(Passage Opens)
Within 10 biblical generations, that seed of brotherly violence has so filled the earth with human wickedness and “evil thoughts” the Lord regrets having made Mankind. “Grieved in His heart,” the Lord determined to blot out humanity altogether, except for one man named Noah, who found favor in the eyes of the Lord. Noah’s name means “rest.” Prophetically speaking, God brings on the Great Flood to give rest to a world corrupted by man-made wickedness. Then He begins over again with Noah and his descendants.
Abraham Fought One War
Fast forward another 10 generations to the story of Israel’s early formation, and we discover that Abraham fought one battle, and only one battle, to defend against unprovoked enemies. When his nephew Lot was captured from Sodom by five tribes from the north, Abraham formed a small army to get him back. Pursuing the captors at night, Abraham’s force succeeded in recovering Lot, along with others taken from Sodom, and their possessions. On the way home, the ruler of Sodom told Abram to keep the war spoils but Abram refused, declaring: “I have sworn to the Lord God Most High…I will not take a thread or a sandal strap or anything that is yours, for fear you would say, ‘I have made Abram rich.’”[2]
In sum, Abraham is never seen as an invader, marauder, conqueror, or imperialist. He was always a sojourner following wherever God led, a fitting model for Christians, who Jesus taught to be in this world but not of it (John 17:16; see also Hebrews 11:8-10.)
(Passage Closes)
Activity A: In the passage, what does Noah's name mean?
Activity B: Using the passage, explain why Abram refused to keep the war spoils that the ruler of Sodom offered him.
Draw your answers solely from the passage.
(Data supplied Opens)
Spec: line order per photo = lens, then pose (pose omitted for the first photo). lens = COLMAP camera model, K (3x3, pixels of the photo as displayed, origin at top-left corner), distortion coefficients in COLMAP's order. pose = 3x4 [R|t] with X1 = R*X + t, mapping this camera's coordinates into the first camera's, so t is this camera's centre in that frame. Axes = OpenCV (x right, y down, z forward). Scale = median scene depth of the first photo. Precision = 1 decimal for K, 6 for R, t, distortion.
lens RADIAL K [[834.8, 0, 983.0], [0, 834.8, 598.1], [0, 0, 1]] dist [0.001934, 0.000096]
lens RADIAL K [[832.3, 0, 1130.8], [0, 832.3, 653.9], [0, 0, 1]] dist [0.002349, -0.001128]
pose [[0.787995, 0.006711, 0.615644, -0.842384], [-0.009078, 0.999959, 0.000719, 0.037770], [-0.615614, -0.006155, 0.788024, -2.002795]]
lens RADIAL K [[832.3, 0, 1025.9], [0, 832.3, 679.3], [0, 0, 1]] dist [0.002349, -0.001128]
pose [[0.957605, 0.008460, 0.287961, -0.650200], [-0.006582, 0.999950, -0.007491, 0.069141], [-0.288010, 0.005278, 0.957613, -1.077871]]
(Data supplied Closes)
(Data supplied Opens)
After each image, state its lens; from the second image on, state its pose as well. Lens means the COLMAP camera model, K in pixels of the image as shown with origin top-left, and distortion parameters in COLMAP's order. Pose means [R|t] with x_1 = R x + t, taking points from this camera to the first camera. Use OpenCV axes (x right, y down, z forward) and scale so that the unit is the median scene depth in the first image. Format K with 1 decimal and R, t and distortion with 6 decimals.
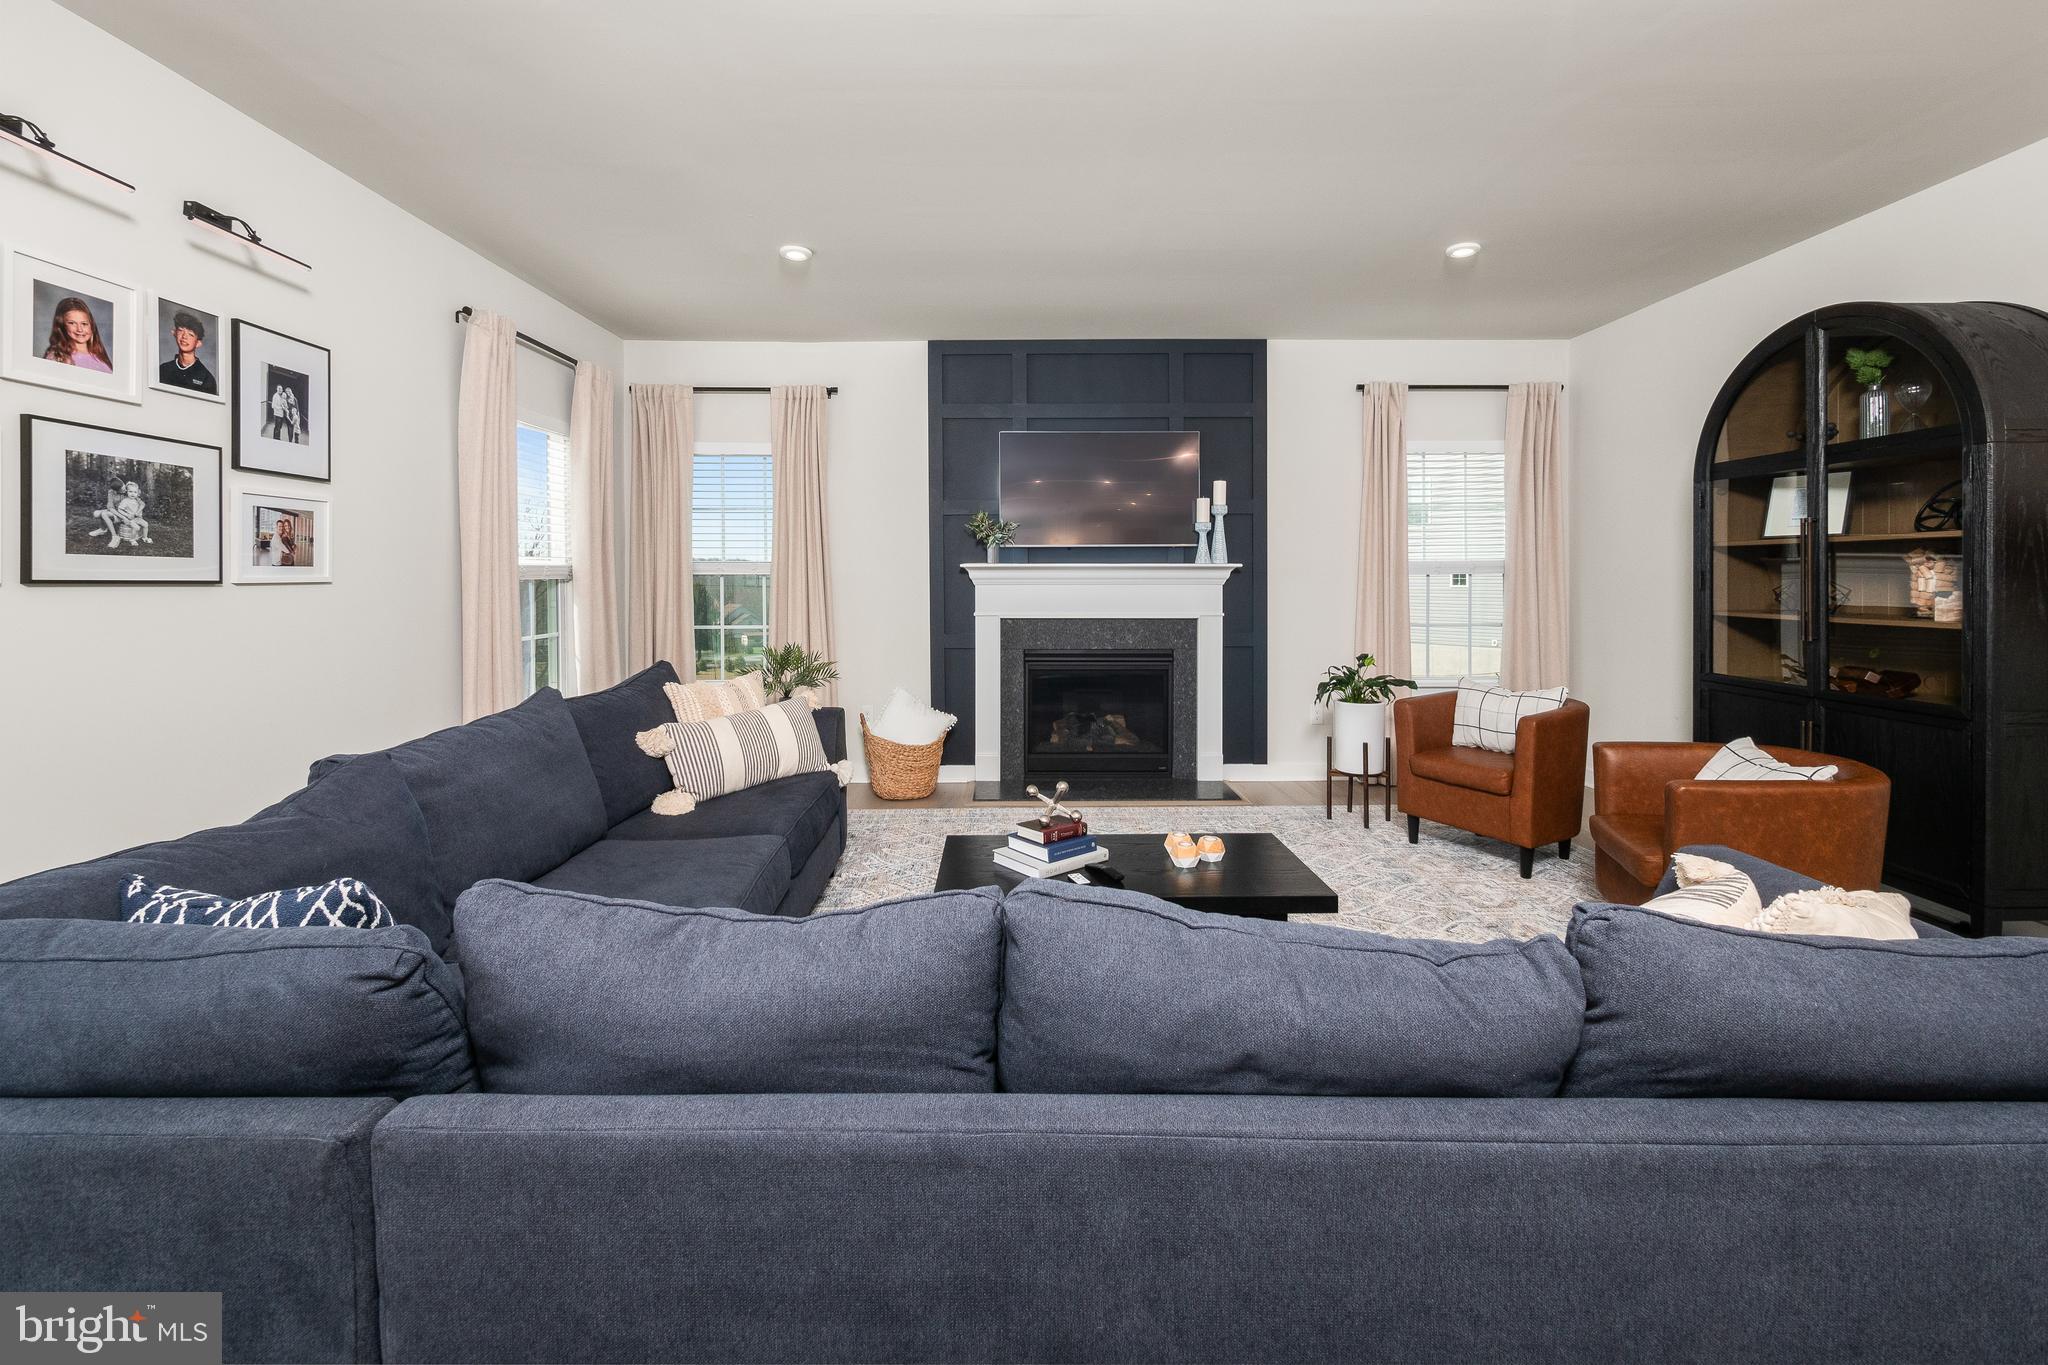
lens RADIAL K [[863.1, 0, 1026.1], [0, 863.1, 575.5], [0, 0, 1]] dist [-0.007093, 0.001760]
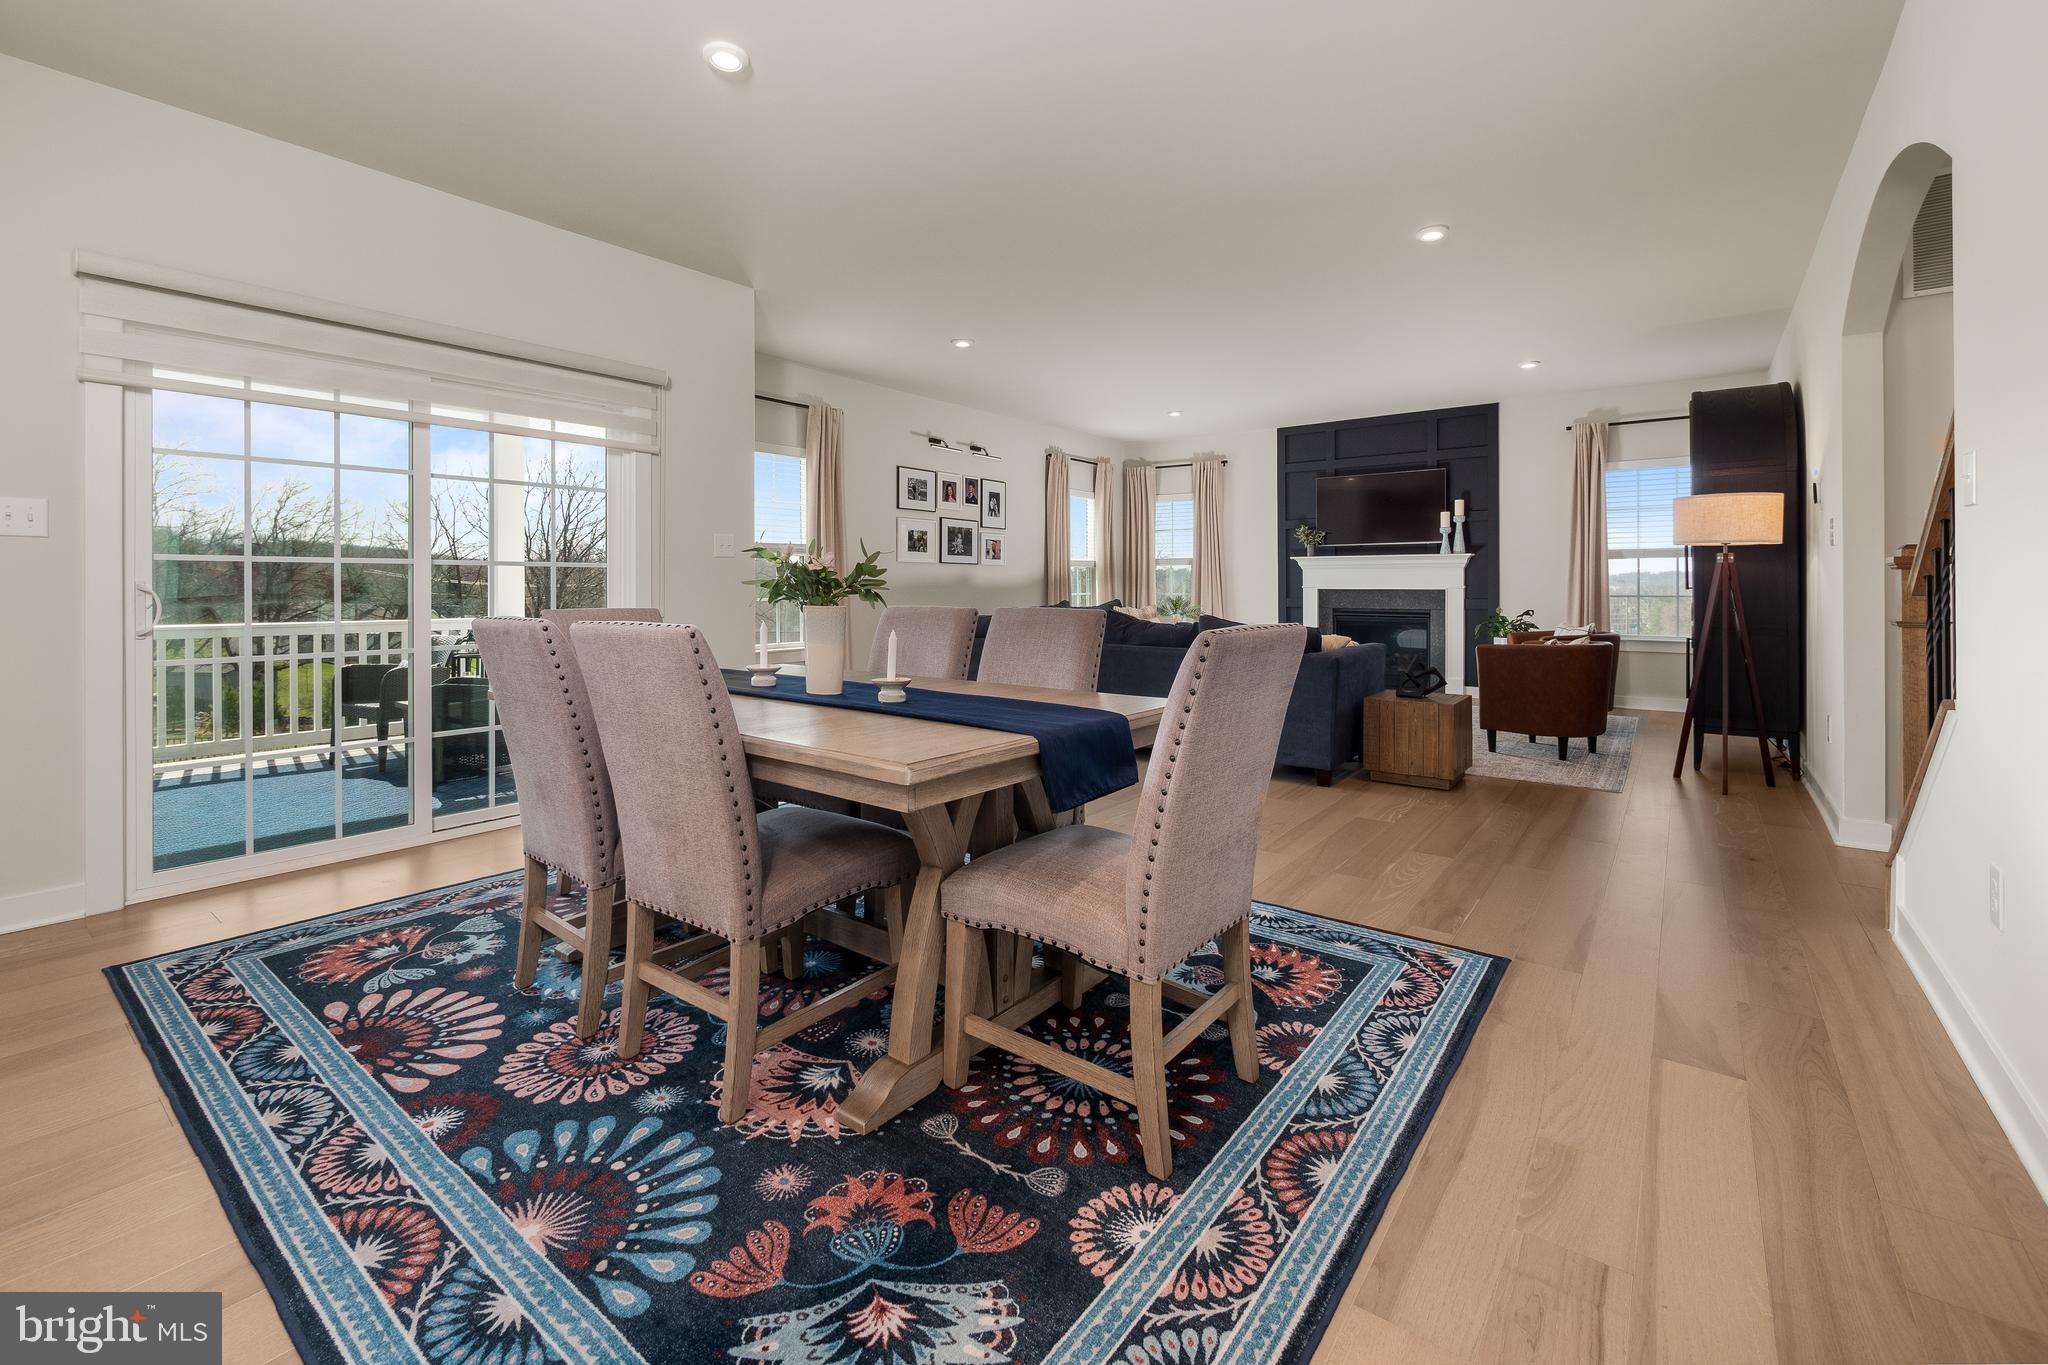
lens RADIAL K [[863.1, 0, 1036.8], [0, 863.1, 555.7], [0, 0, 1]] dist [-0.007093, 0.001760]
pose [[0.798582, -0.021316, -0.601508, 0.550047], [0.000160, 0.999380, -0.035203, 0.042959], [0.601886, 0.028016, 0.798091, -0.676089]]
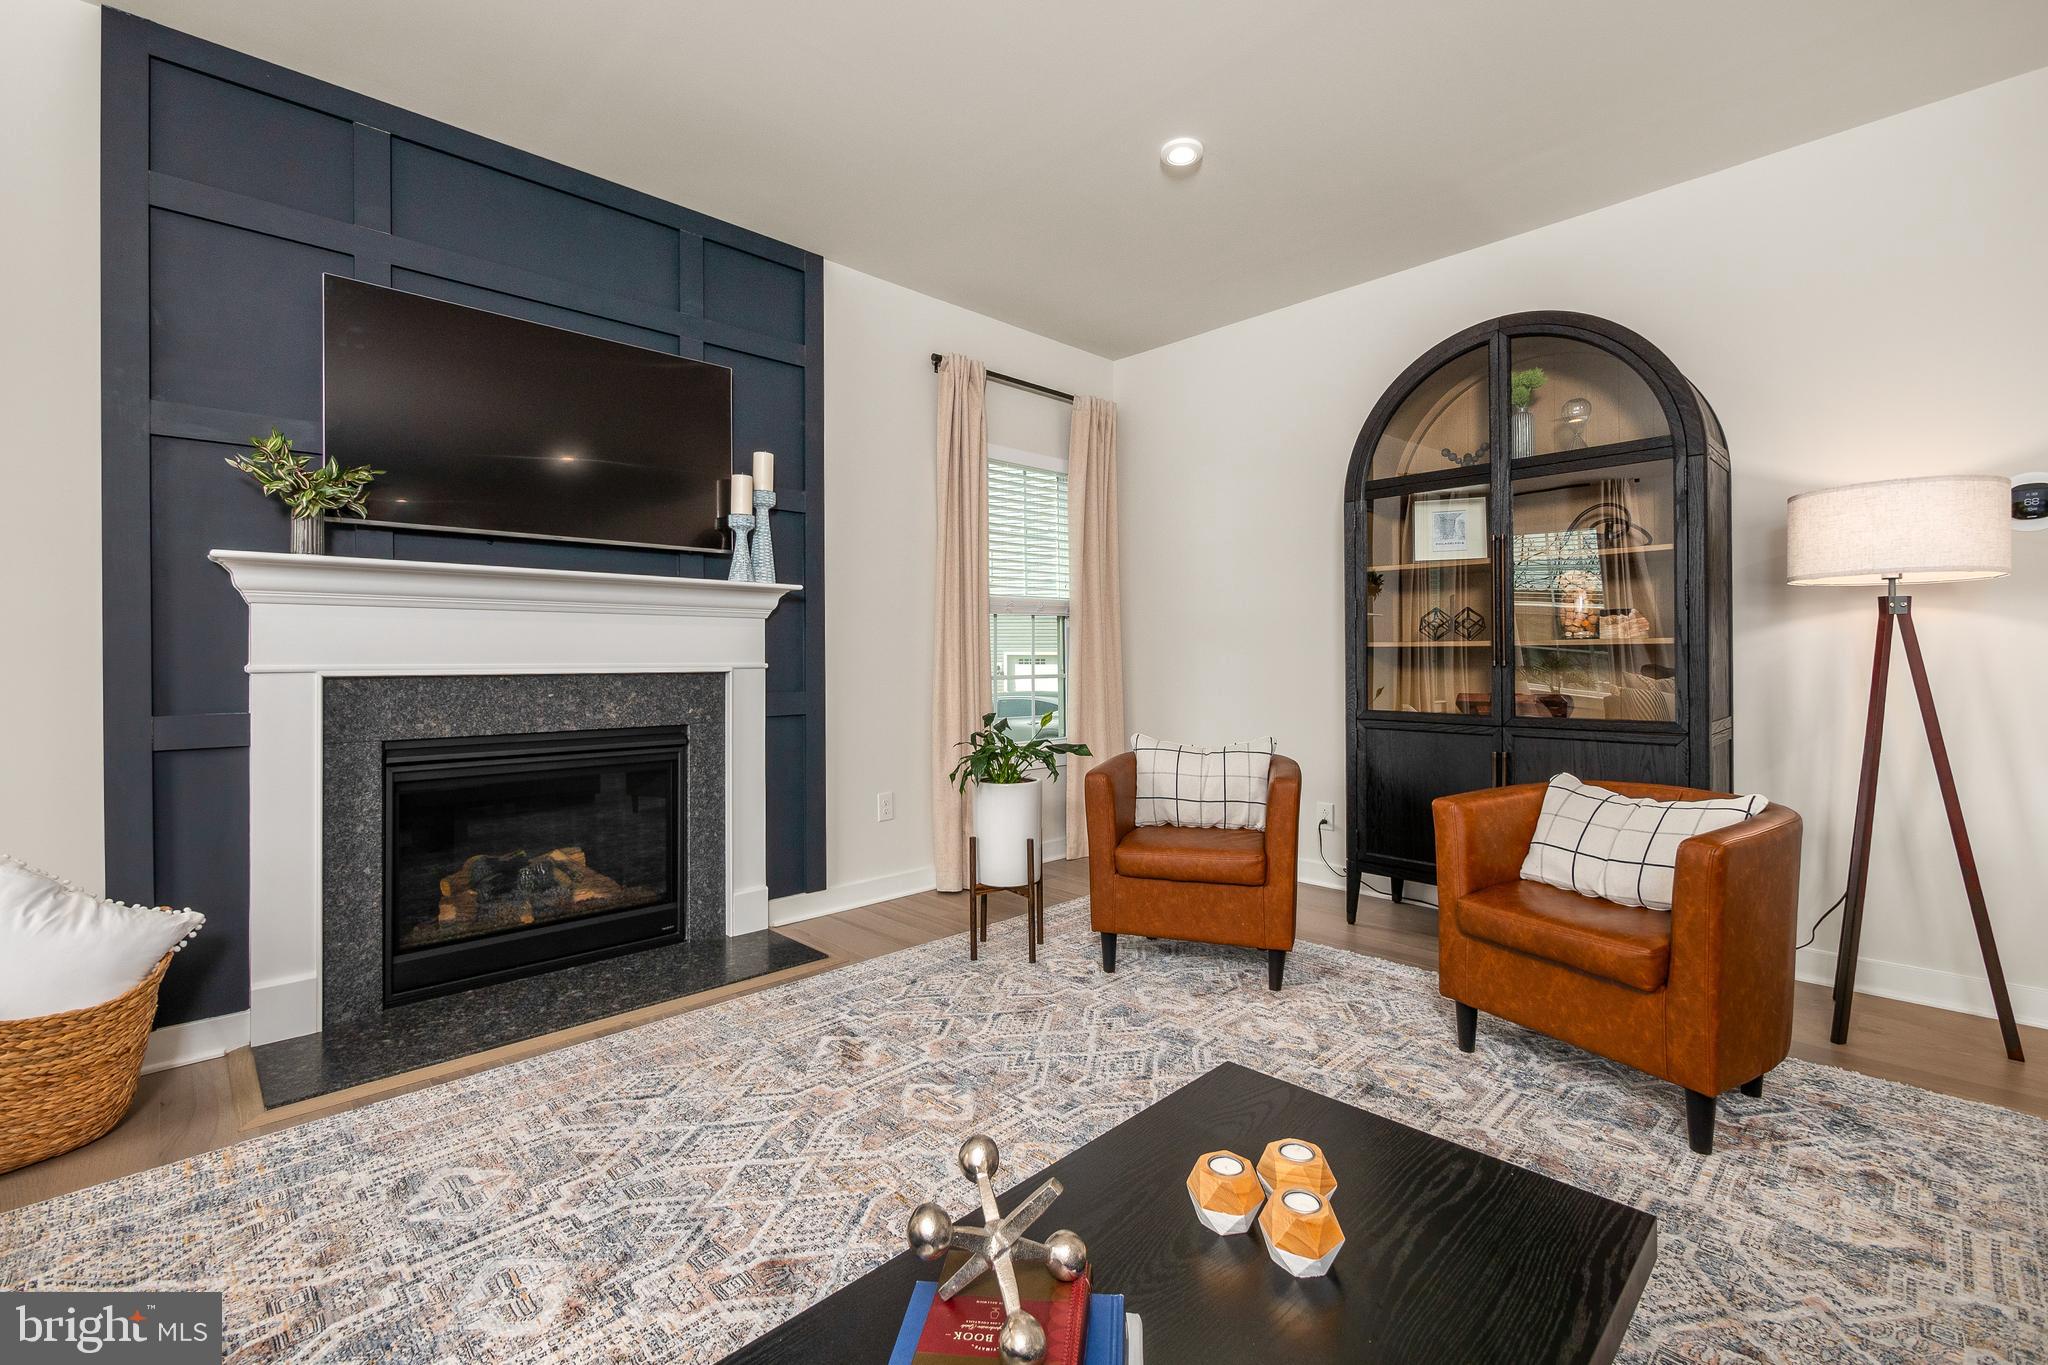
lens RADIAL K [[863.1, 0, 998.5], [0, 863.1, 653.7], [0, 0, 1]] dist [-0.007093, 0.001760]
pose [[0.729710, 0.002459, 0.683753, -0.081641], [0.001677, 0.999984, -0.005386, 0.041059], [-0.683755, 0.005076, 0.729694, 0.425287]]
(Data supplied Closes)
Answer box A: Noah's name means "rest."

Answer box B: Abram had sworn to the Lord God Most High that he would take nothing belonging to the ruler of Sodom, not even a thread or a sandal strap. He refused so that the ruler could not say, "I have made Abram rich."